The report sees total oil demand peaking in 2035 and then falling 0.7 percent year-on-year to return to 2018 levels in 2050. Electric vehicles are projected to reach upfront price parity with internal combustion vehicles in the years leading up to the mid-2020s. After that, their adoption accelerates, eating more and more into the oil demand growth that otherwise comes from aviation, shipping and petrochemicals.
Ultimately, energy use in buildings, industry and certain parts of the transport sector, such as aviation and shipping, have few cost-competitive low-carbon options, and so remain heavily reliant on gas and oil product, it concludes.
NEO 2020 Climate Scenario
- BNEF has produced a Climate Scenario, to sit alongside its core Economic Transition Scenario. This year, it investigates a clean electricity and green hydrogen pathway to holding temperatures to well below 2 degrees.

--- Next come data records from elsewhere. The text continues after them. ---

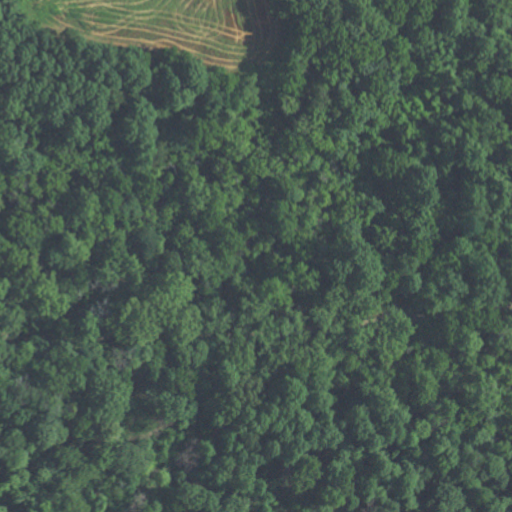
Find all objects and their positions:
road: (274, 333)
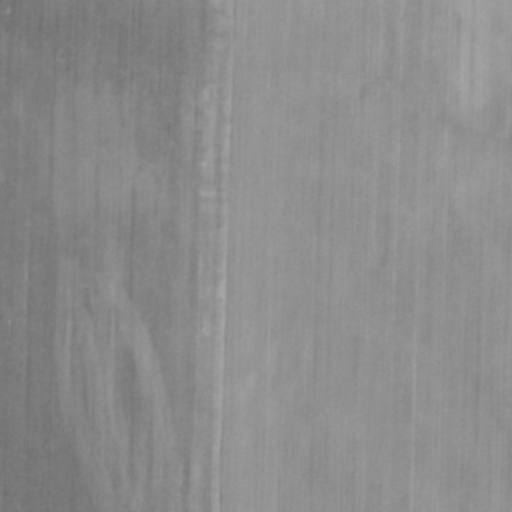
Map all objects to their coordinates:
crop: (256, 256)
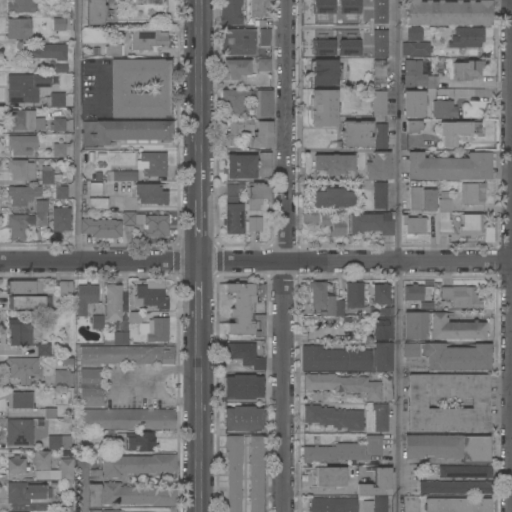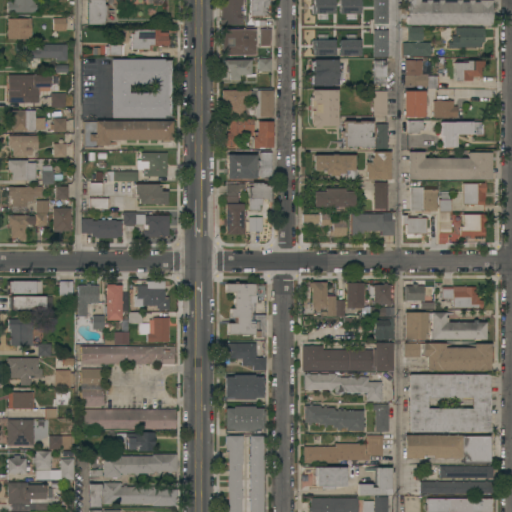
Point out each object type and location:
building: (19, 6)
building: (20, 6)
building: (322, 6)
building: (347, 6)
building: (257, 7)
building: (258, 7)
building: (94, 11)
building: (95, 11)
building: (230, 11)
building: (378, 11)
building: (445, 11)
building: (231, 12)
building: (445, 12)
building: (57, 23)
building: (58, 23)
building: (17, 28)
building: (17, 28)
building: (413, 33)
building: (414, 33)
building: (263, 36)
building: (264, 37)
building: (465, 37)
building: (466, 37)
building: (147, 38)
building: (147, 38)
building: (237, 41)
building: (238, 41)
building: (378, 43)
building: (322, 47)
building: (348, 47)
building: (414, 48)
building: (415, 48)
building: (113, 49)
building: (47, 51)
building: (49, 51)
building: (263, 64)
building: (264, 64)
building: (235, 67)
building: (233, 68)
building: (61, 69)
building: (465, 69)
building: (466, 69)
building: (378, 71)
building: (379, 71)
building: (322, 72)
building: (324, 72)
building: (413, 73)
building: (415, 74)
building: (431, 82)
building: (25, 86)
building: (25, 87)
building: (139, 87)
building: (139, 88)
building: (56, 99)
building: (57, 99)
building: (231, 100)
building: (247, 101)
building: (378, 102)
building: (379, 102)
road: (201, 103)
building: (261, 103)
building: (412, 103)
building: (413, 103)
building: (322, 107)
building: (322, 107)
building: (442, 108)
building: (442, 108)
building: (24, 119)
building: (24, 120)
building: (57, 124)
building: (58, 124)
building: (413, 125)
building: (414, 125)
road: (75, 130)
building: (236, 130)
building: (123, 131)
building: (123, 131)
building: (235, 131)
building: (456, 131)
building: (457, 131)
building: (261, 133)
building: (355, 133)
building: (379, 133)
building: (355, 134)
building: (262, 135)
building: (380, 135)
building: (21, 144)
building: (21, 145)
building: (57, 149)
building: (58, 149)
building: (332, 162)
building: (151, 163)
building: (152, 163)
building: (263, 164)
building: (248, 165)
building: (335, 165)
building: (377, 165)
building: (377, 165)
building: (240, 166)
building: (448, 166)
building: (448, 166)
building: (21, 169)
building: (22, 170)
building: (45, 174)
building: (123, 174)
building: (46, 175)
building: (120, 175)
building: (95, 188)
building: (230, 188)
building: (232, 189)
building: (60, 191)
building: (60, 192)
building: (149, 193)
building: (471, 193)
building: (472, 193)
building: (148, 194)
building: (256, 194)
building: (378, 194)
building: (379, 194)
building: (17, 195)
building: (21, 195)
building: (255, 195)
building: (332, 197)
building: (332, 198)
building: (420, 199)
building: (421, 199)
building: (97, 203)
building: (443, 213)
building: (232, 218)
building: (232, 218)
building: (60, 219)
building: (60, 219)
building: (314, 219)
building: (26, 220)
building: (26, 220)
building: (308, 220)
building: (371, 222)
building: (146, 223)
building: (146, 223)
building: (253, 223)
building: (254, 223)
building: (371, 223)
building: (332, 224)
building: (413, 224)
building: (471, 224)
building: (471, 225)
building: (413, 226)
building: (99, 227)
building: (100, 227)
building: (336, 227)
road: (200, 233)
road: (283, 255)
road: (399, 255)
road: (256, 260)
building: (23, 286)
building: (23, 286)
building: (64, 287)
building: (64, 288)
building: (411, 292)
building: (412, 292)
road: (200, 293)
building: (149, 294)
building: (317, 294)
building: (352, 294)
building: (379, 294)
building: (380, 294)
building: (150, 295)
building: (316, 295)
building: (460, 295)
building: (354, 296)
building: (460, 296)
building: (84, 297)
building: (112, 301)
building: (30, 302)
building: (30, 302)
building: (113, 302)
building: (125, 302)
building: (88, 304)
building: (333, 306)
building: (332, 307)
building: (245, 309)
building: (376, 310)
building: (242, 311)
building: (413, 325)
building: (150, 326)
building: (439, 327)
building: (381, 328)
building: (381, 328)
building: (453, 328)
building: (154, 329)
building: (19, 331)
building: (18, 332)
road: (314, 333)
building: (119, 337)
building: (117, 338)
building: (42, 349)
building: (42, 349)
building: (409, 349)
building: (126, 354)
building: (242, 354)
building: (242, 354)
building: (127, 355)
building: (450, 356)
building: (455, 357)
building: (345, 358)
building: (346, 358)
building: (68, 361)
building: (23, 368)
building: (22, 369)
building: (62, 376)
building: (87, 376)
building: (63, 378)
road: (159, 381)
building: (342, 384)
building: (343, 384)
building: (91, 386)
building: (242, 386)
building: (242, 386)
building: (90, 396)
building: (18, 399)
building: (19, 400)
building: (447, 402)
building: (447, 402)
building: (54, 412)
building: (332, 417)
building: (333, 417)
building: (379, 417)
building: (379, 417)
building: (127, 418)
building: (127, 418)
road: (201, 418)
building: (242, 418)
building: (243, 418)
building: (19, 431)
building: (17, 432)
building: (136, 440)
building: (58, 441)
building: (139, 441)
building: (58, 442)
building: (446, 446)
building: (448, 447)
building: (343, 450)
building: (343, 450)
building: (41, 459)
building: (94, 463)
building: (15, 464)
building: (136, 464)
building: (138, 464)
building: (14, 465)
building: (50, 467)
building: (61, 470)
building: (463, 471)
building: (464, 471)
building: (244, 472)
building: (244, 473)
building: (328, 476)
building: (328, 477)
building: (376, 483)
building: (376, 483)
building: (454, 486)
building: (456, 487)
building: (23, 492)
building: (28, 494)
building: (129, 494)
building: (129, 494)
road: (82, 495)
building: (378, 503)
building: (331, 504)
building: (332, 504)
building: (376, 504)
building: (457, 504)
building: (458, 505)
building: (365, 506)
building: (93, 510)
building: (93, 510)
building: (109, 510)
building: (110, 511)
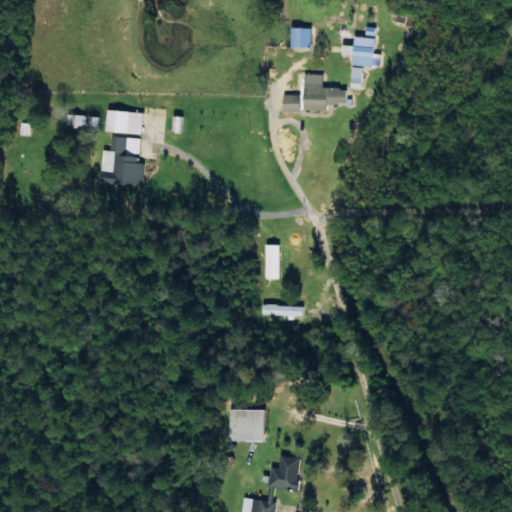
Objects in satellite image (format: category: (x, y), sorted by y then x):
building: (295, 36)
building: (361, 51)
building: (355, 76)
building: (320, 96)
building: (123, 121)
building: (122, 162)
road: (411, 213)
road: (94, 294)
building: (279, 307)
road: (354, 362)
building: (245, 424)
building: (278, 482)
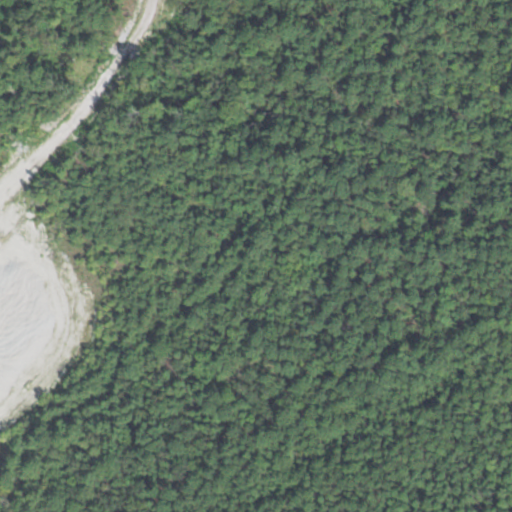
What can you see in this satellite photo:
road: (83, 108)
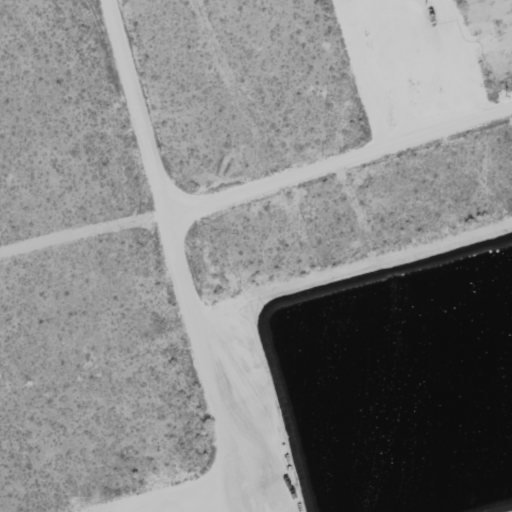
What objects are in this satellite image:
petroleum well: (433, 17)
road: (227, 205)
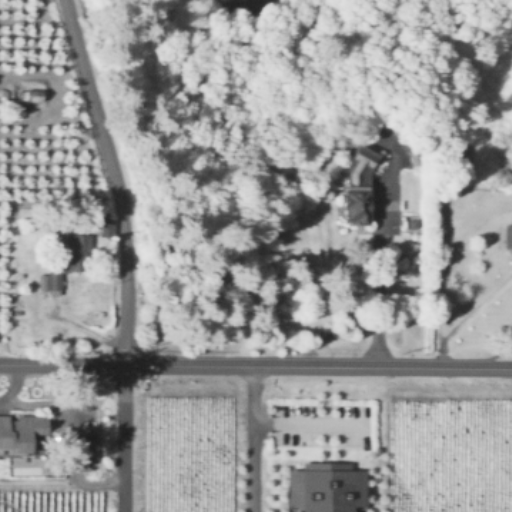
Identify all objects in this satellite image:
building: (30, 93)
road: (113, 179)
building: (353, 184)
building: (358, 185)
building: (107, 226)
building: (508, 235)
building: (507, 237)
building: (72, 258)
building: (68, 259)
road: (378, 272)
road: (465, 314)
road: (255, 366)
road: (11, 385)
road: (303, 420)
building: (19, 431)
building: (20, 433)
road: (121, 438)
road: (245, 439)
building: (325, 487)
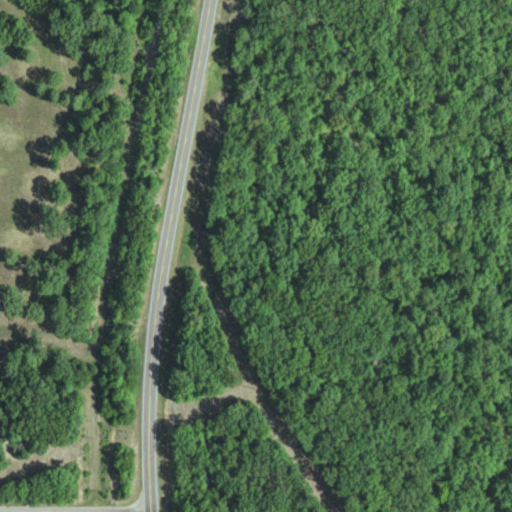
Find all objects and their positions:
road: (120, 251)
road: (166, 254)
building: (1, 307)
road: (74, 441)
road: (76, 506)
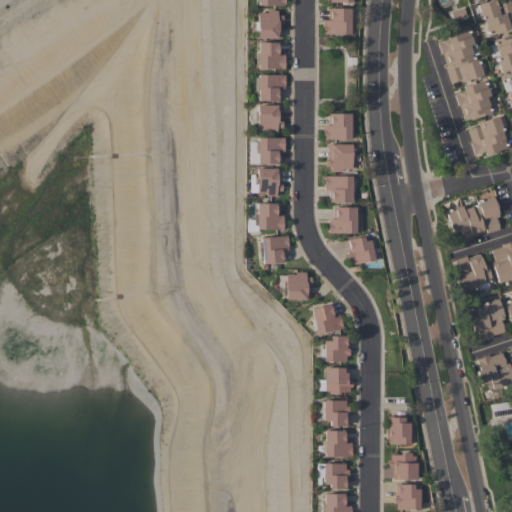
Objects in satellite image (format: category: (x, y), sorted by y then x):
building: (337, 0)
building: (339, 1)
building: (267, 2)
building: (269, 2)
building: (494, 15)
building: (495, 15)
building: (336, 21)
building: (336, 21)
building: (266, 24)
building: (267, 24)
building: (502, 51)
building: (503, 52)
building: (266, 55)
building: (267, 55)
building: (456, 56)
building: (458, 56)
road: (402, 70)
building: (266, 86)
building: (267, 86)
building: (507, 87)
building: (509, 88)
building: (470, 99)
building: (472, 99)
road: (447, 111)
building: (265, 117)
building: (266, 117)
building: (335, 127)
building: (336, 127)
building: (486, 135)
building: (484, 137)
building: (266, 149)
building: (267, 149)
building: (338, 156)
building: (337, 157)
road: (410, 167)
road: (509, 171)
road: (463, 178)
building: (265, 181)
building: (266, 181)
building: (336, 187)
building: (337, 188)
building: (266, 216)
building: (265, 217)
building: (472, 218)
building: (471, 219)
building: (340, 220)
building: (342, 220)
road: (481, 244)
building: (270, 248)
building: (271, 249)
building: (357, 249)
building: (359, 250)
road: (407, 257)
building: (500, 259)
building: (502, 261)
road: (322, 262)
building: (468, 272)
building: (469, 272)
building: (293, 286)
building: (294, 286)
building: (508, 307)
building: (508, 308)
building: (322, 318)
building: (323, 319)
building: (484, 319)
building: (485, 319)
road: (445, 340)
road: (492, 346)
building: (331, 348)
building: (334, 348)
building: (511, 353)
building: (511, 354)
building: (492, 372)
building: (491, 374)
building: (333, 380)
building: (334, 380)
building: (500, 407)
building: (501, 408)
building: (331, 411)
building: (333, 411)
building: (395, 430)
building: (396, 430)
building: (333, 443)
building: (335, 444)
building: (400, 465)
building: (401, 465)
building: (330, 474)
building: (331, 474)
building: (404, 496)
building: (405, 496)
road: (478, 499)
building: (332, 502)
building: (334, 503)
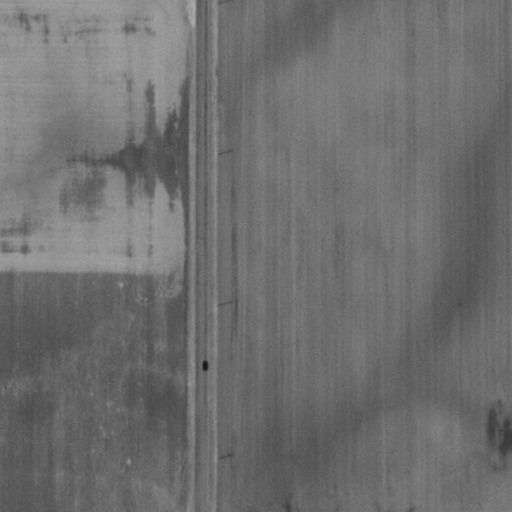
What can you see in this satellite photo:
road: (200, 256)
park: (100, 373)
road: (99, 436)
road: (129, 474)
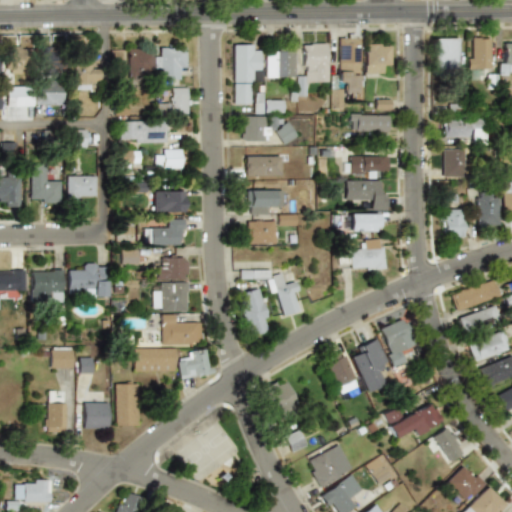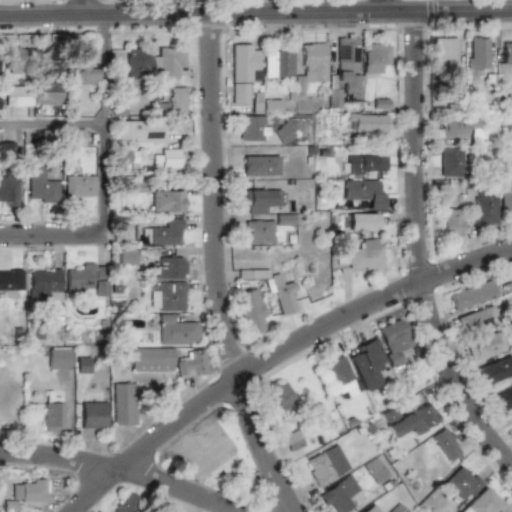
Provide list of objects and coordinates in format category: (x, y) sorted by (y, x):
road: (385, 6)
road: (85, 7)
road: (256, 14)
building: (443, 54)
building: (478, 54)
building: (48, 58)
building: (375, 58)
building: (11, 59)
building: (13, 59)
building: (506, 59)
building: (44, 60)
building: (168, 62)
building: (312, 62)
building: (137, 63)
building: (244, 64)
building: (278, 64)
building: (346, 65)
building: (80, 68)
building: (80, 69)
building: (46, 92)
building: (45, 93)
building: (240, 93)
building: (14, 96)
building: (14, 96)
building: (172, 102)
building: (381, 104)
building: (271, 106)
building: (367, 122)
road: (53, 123)
road: (105, 125)
building: (252, 129)
building: (462, 129)
building: (139, 131)
building: (283, 133)
building: (73, 138)
building: (74, 138)
building: (4, 148)
building: (124, 157)
building: (164, 159)
building: (366, 163)
building: (451, 163)
building: (259, 166)
building: (38, 185)
building: (38, 185)
building: (76, 186)
building: (77, 186)
building: (7, 189)
building: (6, 191)
building: (365, 192)
building: (506, 197)
building: (259, 200)
building: (164, 201)
building: (484, 210)
building: (283, 219)
building: (361, 221)
building: (450, 222)
building: (257, 232)
building: (161, 234)
road: (51, 235)
road: (418, 249)
building: (364, 255)
building: (125, 256)
building: (169, 268)
road: (216, 270)
building: (252, 274)
building: (10, 279)
building: (85, 279)
building: (11, 280)
building: (84, 281)
building: (44, 284)
building: (43, 286)
building: (281, 294)
building: (471, 295)
building: (167, 297)
building: (250, 311)
building: (476, 320)
building: (176, 331)
building: (392, 340)
building: (485, 346)
road: (277, 354)
building: (59, 357)
building: (58, 358)
building: (150, 360)
building: (83, 364)
building: (191, 364)
building: (367, 364)
building: (82, 365)
building: (495, 370)
building: (339, 376)
building: (504, 397)
building: (278, 398)
building: (123, 403)
building: (123, 404)
building: (52, 413)
building: (93, 414)
building: (92, 415)
building: (52, 417)
building: (409, 420)
building: (292, 440)
building: (444, 444)
park: (203, 447)
park: (217, 459)
building: (326, 465)
building: (377, 468)
road: (119, 470)
building: (461, 483)
building: (29, 490)
building: (29, 491)
building: (338, 494)
building: (126, 502)
building: (481, 502)
building: (125, 503)
building: (369, 509)
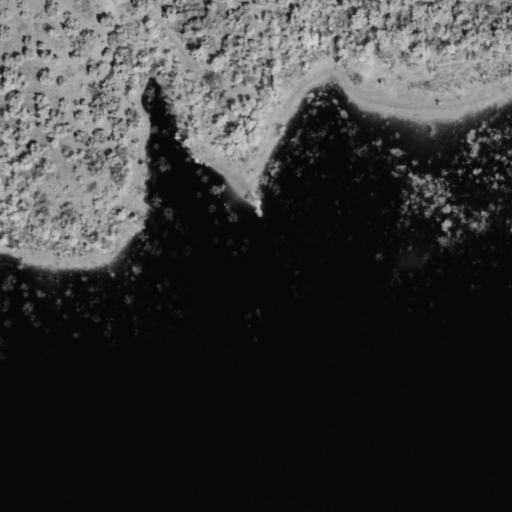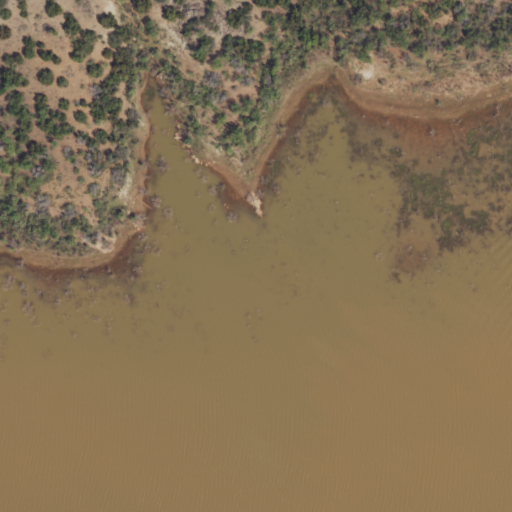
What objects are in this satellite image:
river: (271, 440)
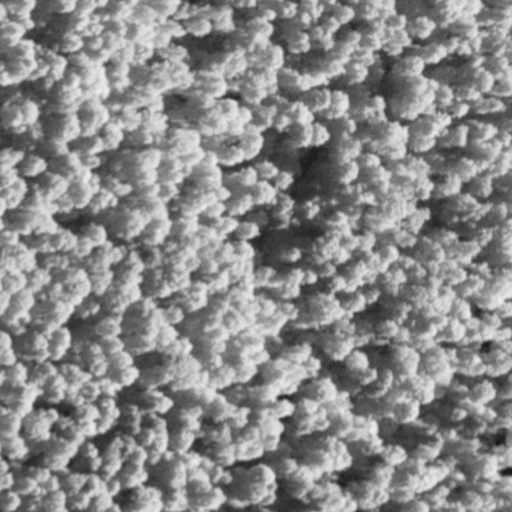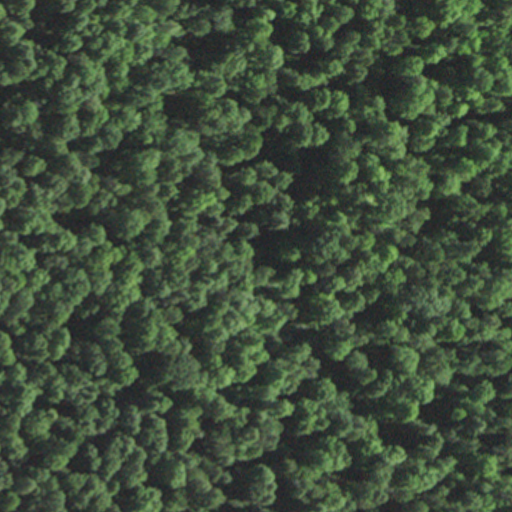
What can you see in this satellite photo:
road: (79, 105)
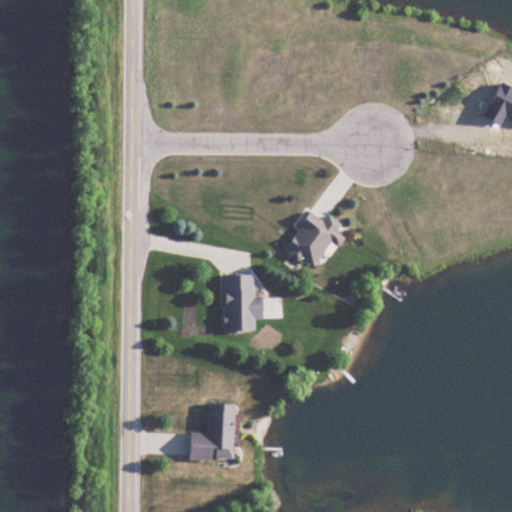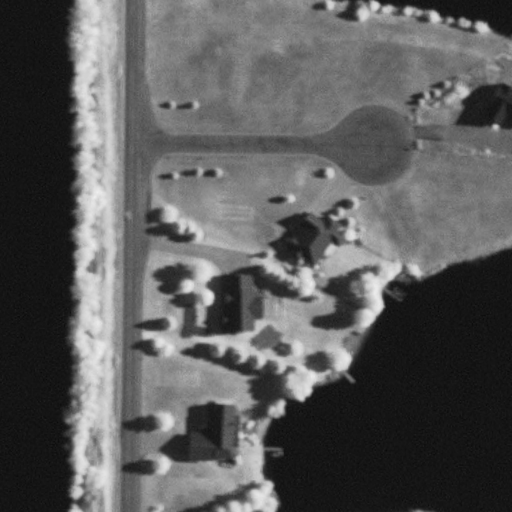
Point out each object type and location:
road: (254, 145)
building: (314, 238)
road: (129, 256)
building: (241, 303)
building: (215, 435)
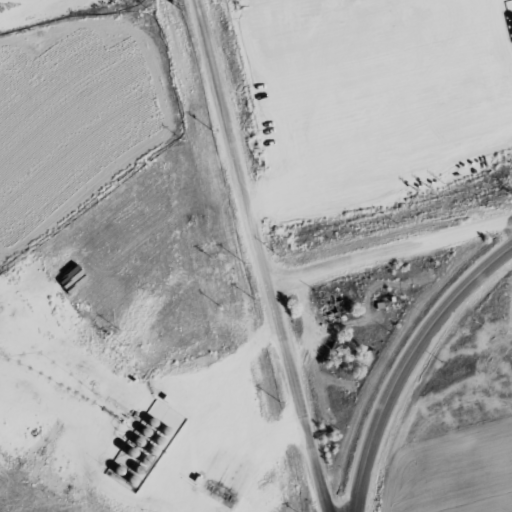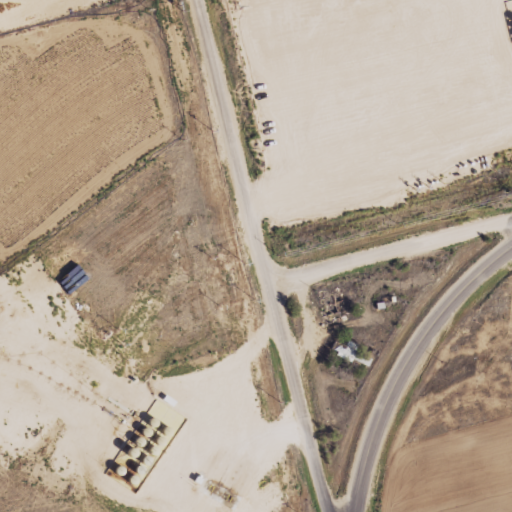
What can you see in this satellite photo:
road: (230, 138)
road: (388, 245)
building: (330, 305)
building: (487, 322)
building: (349, 353)
road: (404, 360)
road: (295, 394)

- This pathway describes a low-carbon future energy economy supplying 100,000TWh of clean electricity by 2050. This is five times all the electricity produced in the world today and would require a power system that is 6-8 times larger in terms of total capacity. Two-thirds of this energy would go to direct electricity provision in transport, buildings, and industry, the remaining third to manufacturing hydrogen.
- For green hydrogen to supply just under a quarter of final energy we would need 801MMT of fuel and an additional 36,000TWh of electricity – that is 38% more power than is produced in the world today. Doing this with wind and PV might be cheapest, but it would require 14TW of capacity covering 3.5 million square kilometres – an area roughly the size of India.
- According to BNEF a clean electricity and green hydrogen pathway requires between $78 trillion and $130 trillion of new investment between now and 2050 to cover growth in electricity generation and the power grid, as well as manufacturing, storing, and transporting hydrogen.